I had my epiphany: Helios’ macrocytic anemia is a result of the AZT and the Viracept is causing the diarrhea. I reorder labs, including CBC, B12, folate, iron studies, TSH, HLA-B 5701, and a follow-up chest x-ray film. We discuss several possible options for once-daily ART, including Atripla, the 3-drug fixed-dose combination of efavirenz/tenofovir/emtricitabine. But both Helios and Selene were concerned about possible CNS adverse events associated with efavirenz. We discussed trying to create a simple regimen. I pointed out that with 6 classes of medications and numerous combinations available this would be possible. Helios was not interested in a change, but his sister was curious. Then again, this patient’s VL has been suppressed for years on an ancient regimen.

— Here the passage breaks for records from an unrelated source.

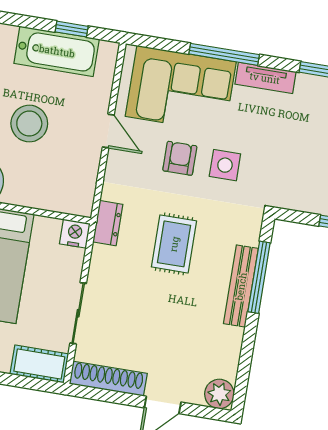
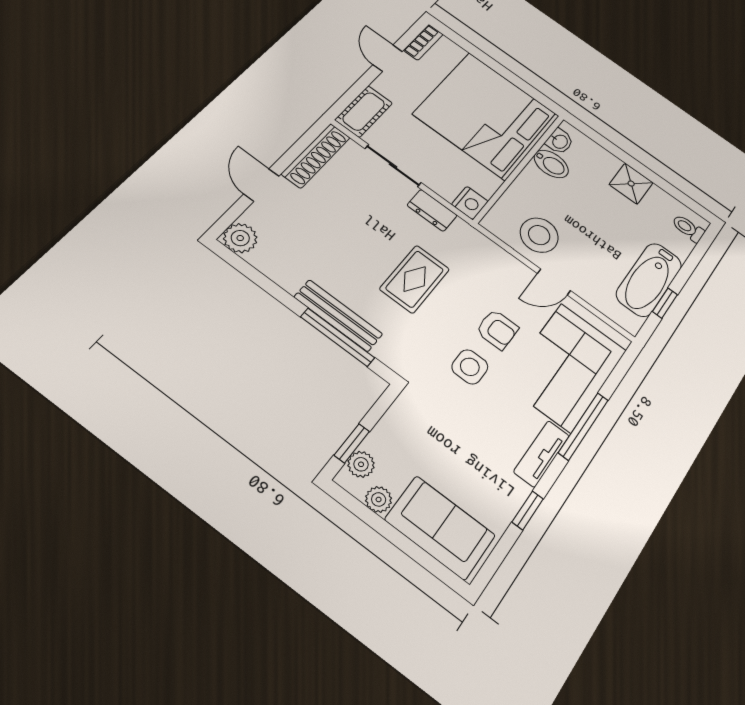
stool: (29, 124) -> (539, 235), moved
dresser: (108, 223) -> (432, 210), moved
rug: (174, 244) -> (415, 279), turned 90

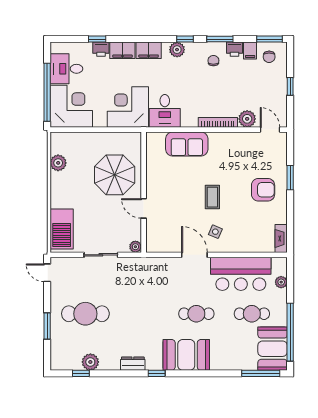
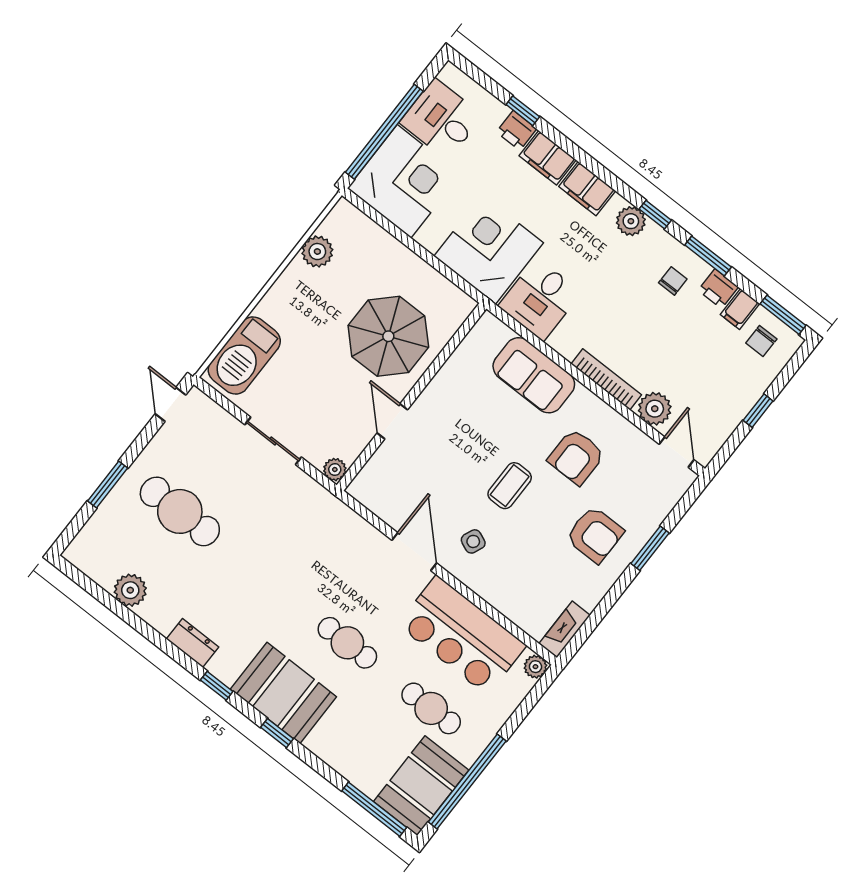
armchair: (230, 164) -> (576, 457), added
plant: (281, 282) -> (535, 667), moved
window: (81, 373) -> (277, 733), moved

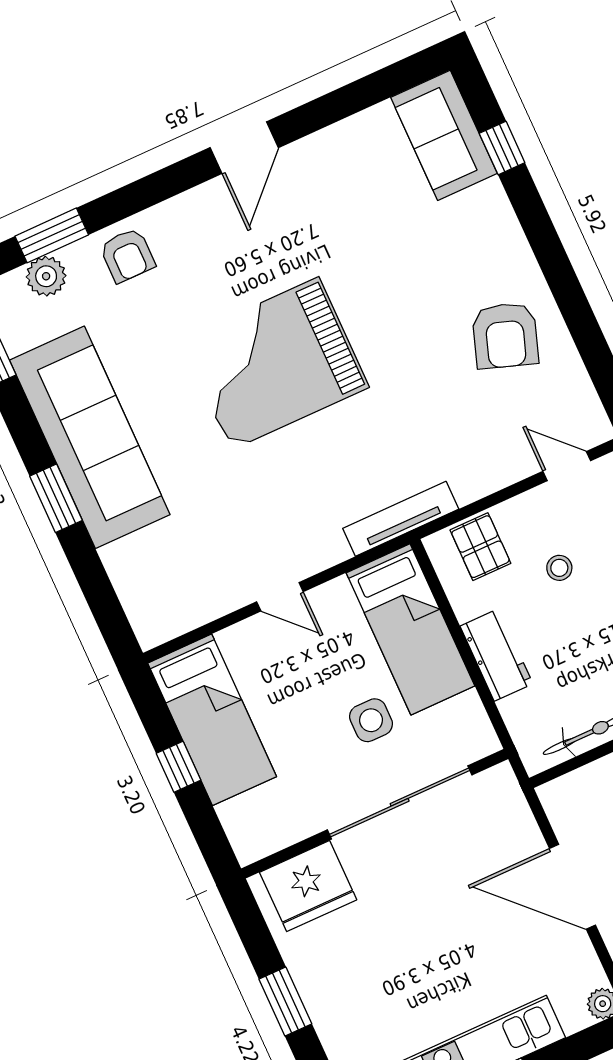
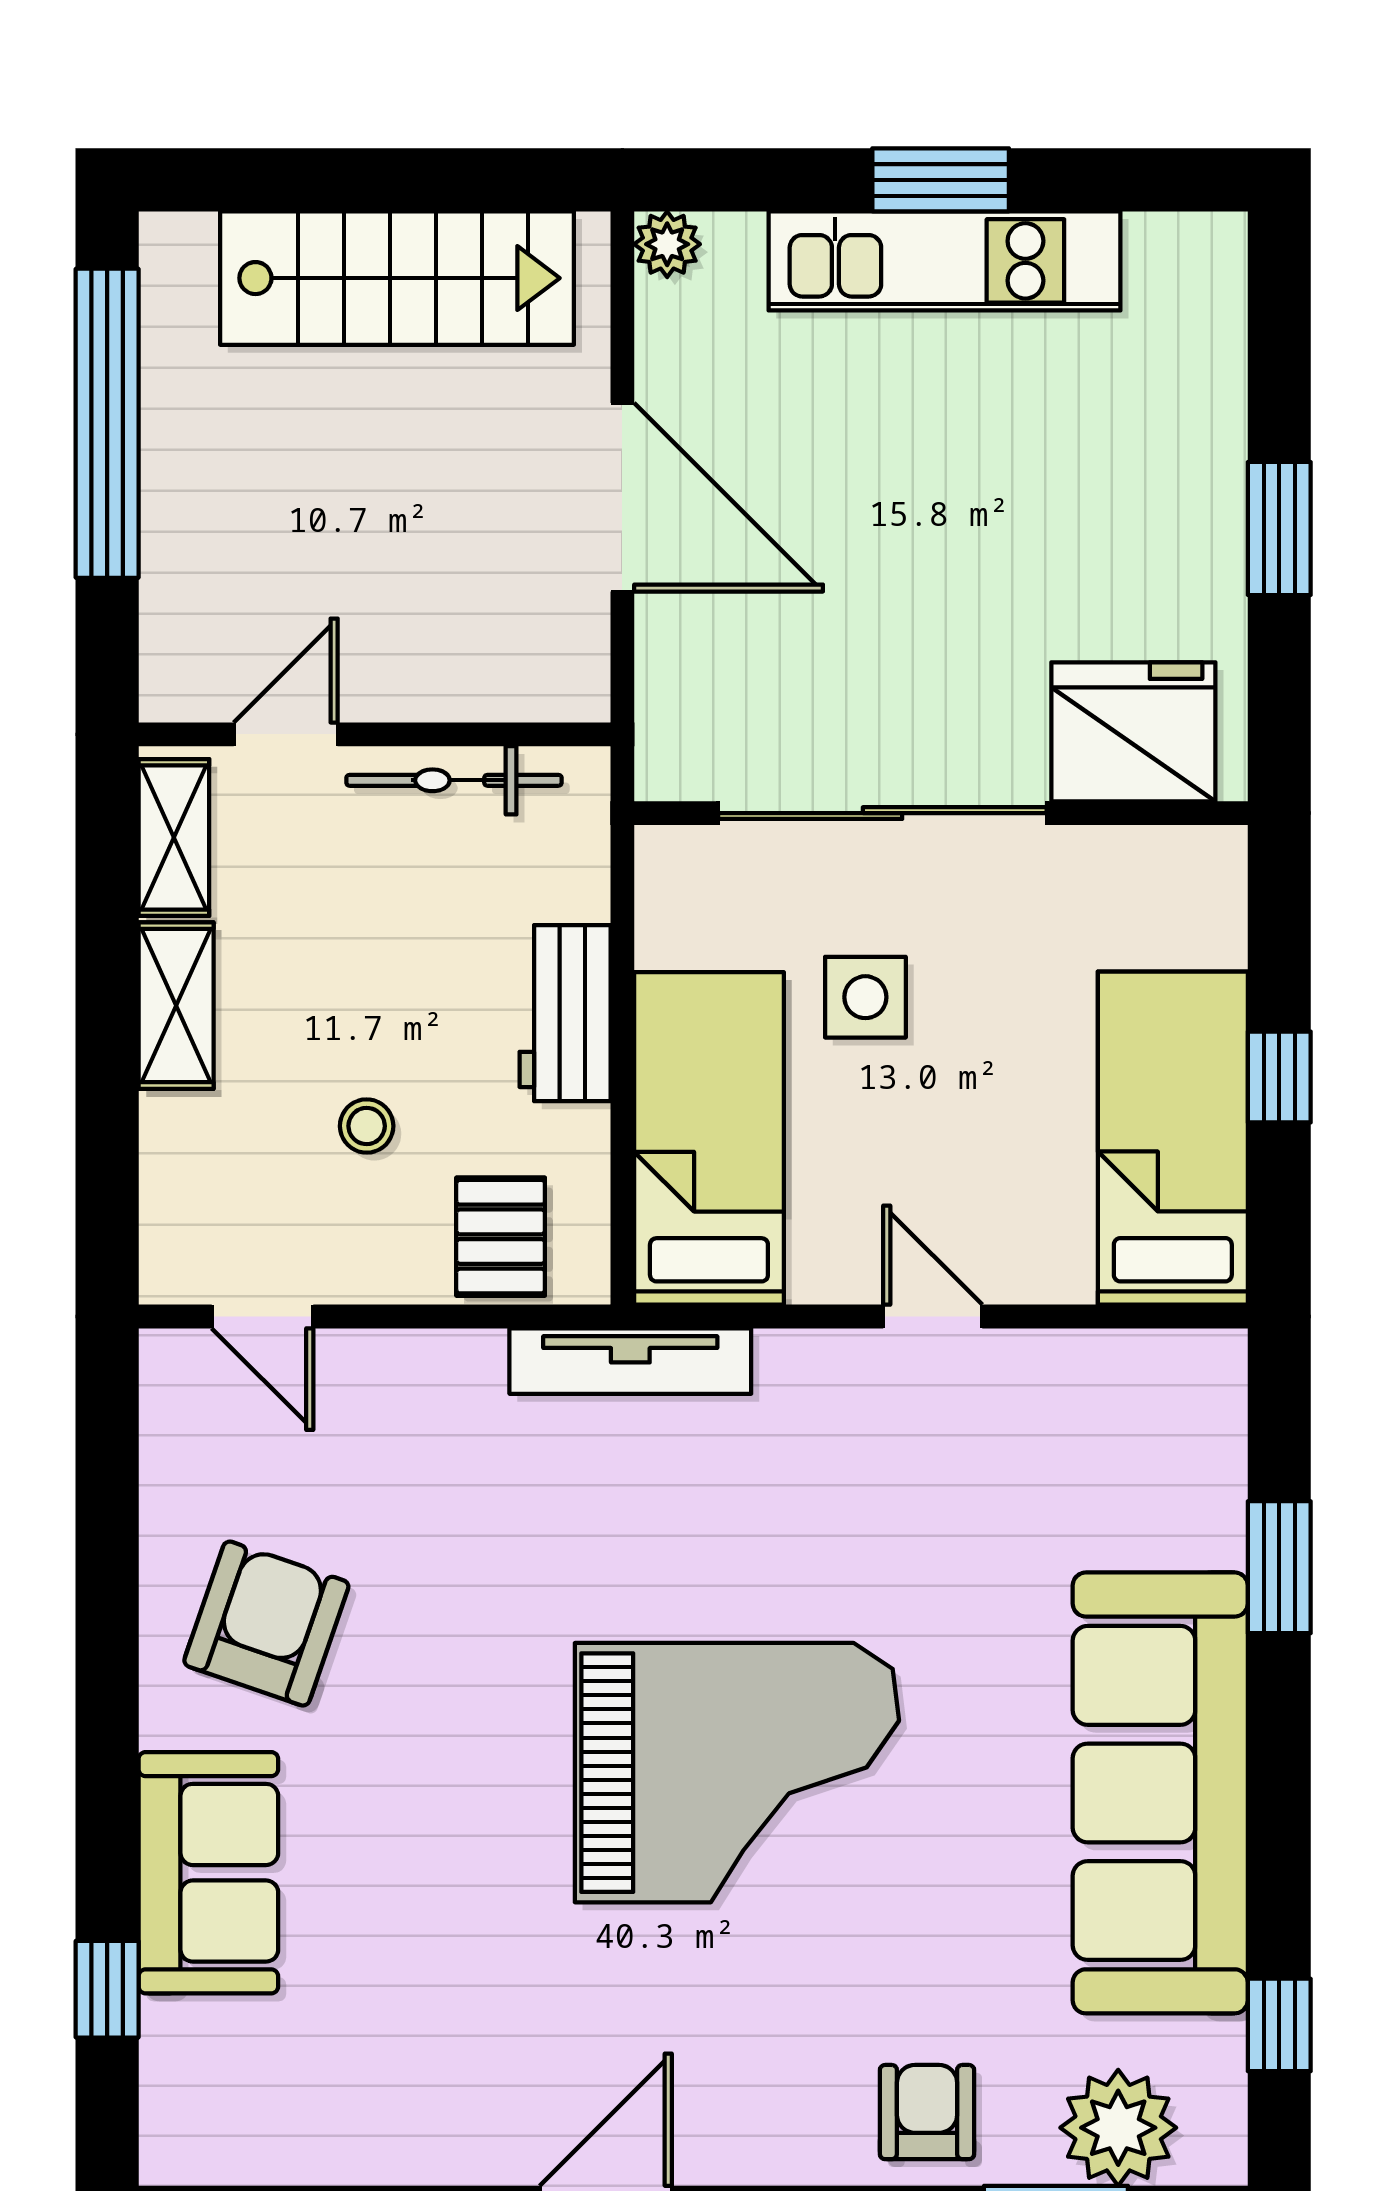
sofa: (444, 135) -> (208, 1873), moved
plant: (46, 276) -> (1118, 2128), width x1.36, depth x1.36
window: (56, 498) -> (1279, 1567), moved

The chest x-ray film showed a resolved pneumonia. The H/H and MCV were back to baseline levels; B12, folate, TSH, and iron studies-all normal. HLA-B 5701, negative.

So, the ultimate question was: in this older man who is possibly a long-term non-progressor who has had his HIV VL suppressed to <20 copies/mL on an ancient regimen despite questionable adherence-is now the time to change cART?

We decided to maintain his current cART, monitor him closely, maintain his HHA services, and encourage continued cessation of alcohol and tobacco.